Focus on your buyer personas and think long and hard about what content types might work best for you:

  • Blog posts
  • How-to guides
  • Email newsletters
  • eBooks, white papers and reports
  • Videos
  • Infographics
  • Social media posts
  • Slideshows
  1. Manage and publish your content

So, you’ve created a new batch of content and you’re raring to go. Time to start publishing everything, right? Nope! As tempting as it might be to just throw your new content ideas at the wall to see which ones stick, you need to be slightly more methodical about it.

You need to create a collaborative content calendar that will allow you to monitor the creation of your content, the editing process, and publishing. If you use something like Trello, you can organize your content into columns by week or month, use labels to differentiate between content types, and attach deadlines. You could also create a separate calendar to track your social media content.
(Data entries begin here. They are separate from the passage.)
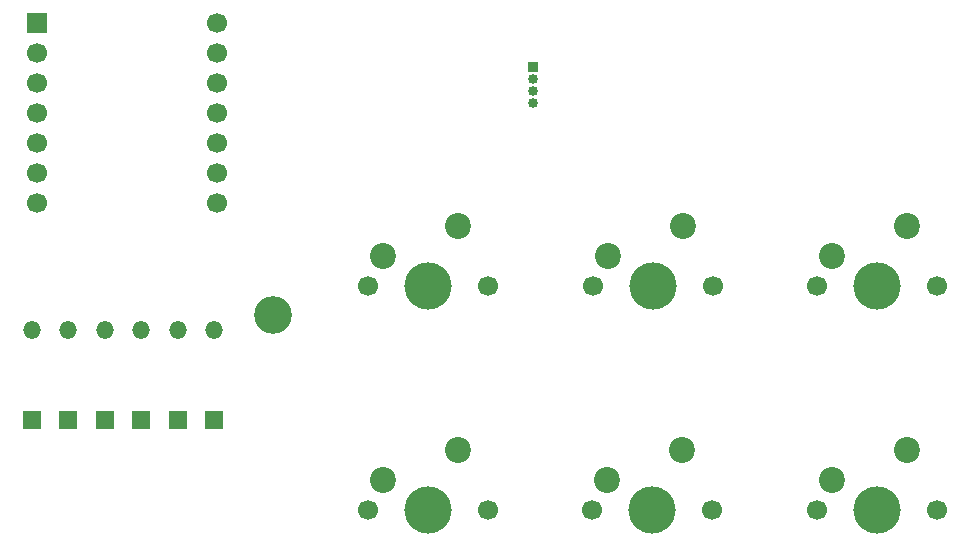
<source format=gbr>
%TF.GenerationSoftware,KiCad,Pcbnew,8.0.4-8.0.4-0~ubuntu22.04.1*%
%TF.CreationDate,2024-10-21T19:34:48-04:00*%
%TF.ProjectId,macropad,6d616372-6f70-4616-942e-6b696361645f,rev?*%
%TF.SameCoordinates,Original*%
%TF.FileFunction,Soldermask,Bot*%
%TF.FilePolarity,Negative*%
%FSLAX46Y46*%
G04 Gerber Fmt 4.6, Leading zero omitted, Abs format (unit mm)*
G04 Created by KiCad (PCBNEW 8.0.4-8.0.4-0~ubuntu22.04.1) date 2024-10-21 19:34:48*
%MOMM*%
%LPD*%
G01*
G04 APERTURE LIST*
%ADD10R,1.500000X1.500000*%
%ADD11O,1.500000X1.500000*%
%ADD12C,1.700000*%
%ADD13C,4.000000*%
%ADD14C,2.200000*%
%ADD15C,3.200000*%
%ADD16R,1.700000X1.700000*%
%ADD17R,0.850000X0.850000*%
%ADD18O,0.850000X0.850000*%
G04 APERTURE END LIST*
D10*
%TO.C,D2*%
X104140000Y-105815000D03*
D11*
X104140000Y-98195000D03*
%TD*%
D12*
%TO.C,SW3*%
X129500000Y-113500000D03*
D13*
X134580000Y-113500000D03*
D12*
X139660000Y-113500000D03*
D14*
X137120000Y-108420000D03*
X130770000Y-110960000D03*
%TD*%
D10*
%TO.C,D5*%
X113410000Y-105815000D03*
D11*
X113410000Y-98195000D03*
%TD*%
D12*
%TO.C,SW7*%
X167500000Y-113500000D03*
D13*
X172580000Y-113500000D03*
D12*
X177660000Y-113500000D03*
D14*
X175120000Y-108420000D03*
X168770000Y-110960000D03*
%TD*%
D10*
%TO.C,D1*%
X101050000Y-105815000D03*
D11*
X101050000Y-98195000D03*
%TD*%
D10*
%TO.C,D6*%
X110320000Y-105815000D03*
D11*
X110320000Y-98195000D03*
%TD*%
D15*
%TO.C,REF\u002A\u002A*%
X121500000Y-97000000D03*
%TD*%
D12*
%TO.C,SW4*%
X148580000Y-94500000D03*
D13*
X153660000Y-94500000D03*
D12*
X158740000Y-94500000D03*
D14*
X156200000Y-89420000D03*
X149850000Y-91960000D03*
%TD*%
D12*
%TO.C,SW6*%
X167500000Y-94500000D03*
D13*
X172580000Y-94500000D03*
D12*
X177660000Y-94500000D03*
D14*
X175120000Y-89420000D03*
X168770000Y-91960000D03*
%TD*%
D12*
%TO.C,SW5*%
X148500000Y-113500000D03*
D13*
X153580000Y-113500000D03*
D12*
X158660000Y-113500000D03*
D14*
X156120000Y-108420000D03*
X149770000Y-110960000D03*
%TD*%
D10*
%TO.C,D3*%
X107230000Y-105815000D03*
D11*
X107230000Y-98195000D03*
%TD*%
D10*
%TO.C,D4*%
X116500000Y-105815000D03*
D11*
X116500000Y-98195000D03*
%TD*%
D12*
%TO.C,SW2*%
X129500000Y-94500000D03*
D13*
X134580000Y-94500000D03*
D12*
X139660000Y-94500000D03*
D14*
X137120000Y-89420000D03*
X130770000Y-91960000D03*
%TD*%
D16*
%TO.C,U1*%
X101500000Y-72260000D03*
D12*
X101500000Y-74800000D03*
X101500000Y-77340000D03*
X101500000Y-79880000D03*
X101500000Y-82420000D03*
X101500000Y-84960000D03*
X101500000Y-87500000D03*
X116750000Y-87500000D03*
X116750000Y-84960000D03*
X116750000Y-82420000D03*
X116750000Y-79880000D03*
X116750000Y-77340000D03*
X116750000Y-74800000D03*
X116750000Y-72260000D03*
%TD*%
D17*
%TO.C,J1*%
X143500000Y-76000000D03*
D18*
X143500000Y-77000000D03*
X143500000Y-78000000D03*
X143500000Y-79000000D03*
%TD*%
M02*

</source>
  1. Repurpose your content

Once you’ve published your content, don’t just brush it off and forget about it. Content isn’t a one-and-done deal. You can always return to it to improve it and, most importantly, repurpose it to appeal to audiences who might prefer a different format.

If you’ve created a how-to guide, you can repurpose it to create an infographic, a slideshow, or just simple social media posts. Short-form content can be combined to create an eBook or a white paper. Even videos can be cut up or combined, depending on the audience and platform.

  1. Monitor your progress

Congratulations! You’ve managed to craft your own content strategy and see it through to the end. The final step is to see if your hard work has paid off. Though it’s unlikely that you’ll be an overnight success, you should gradually start to see results with some of your content.

The best way to figure out just how successful your content is by looking at:

User behaviour metrics: page views, unique visitors, average time on page, bounce rate, and pages per session.

  • Engagement metrics: likes, shares, mentions, and comments.
  • SEO metrics: organic traffic, backlinks, and keyword rankings.
  • Company revenue metrics: number of new leads, conversion rate, and cost per acquisition.

You’ll want to record this data and use it to figure out what you’re ranking well for, which content types are most effective, what impact the time of day/week has on engagement, and so on. This data will then help you to determine what needs improvement and also give you a better idea of what interests your audience the most—making it much easier to craft future content.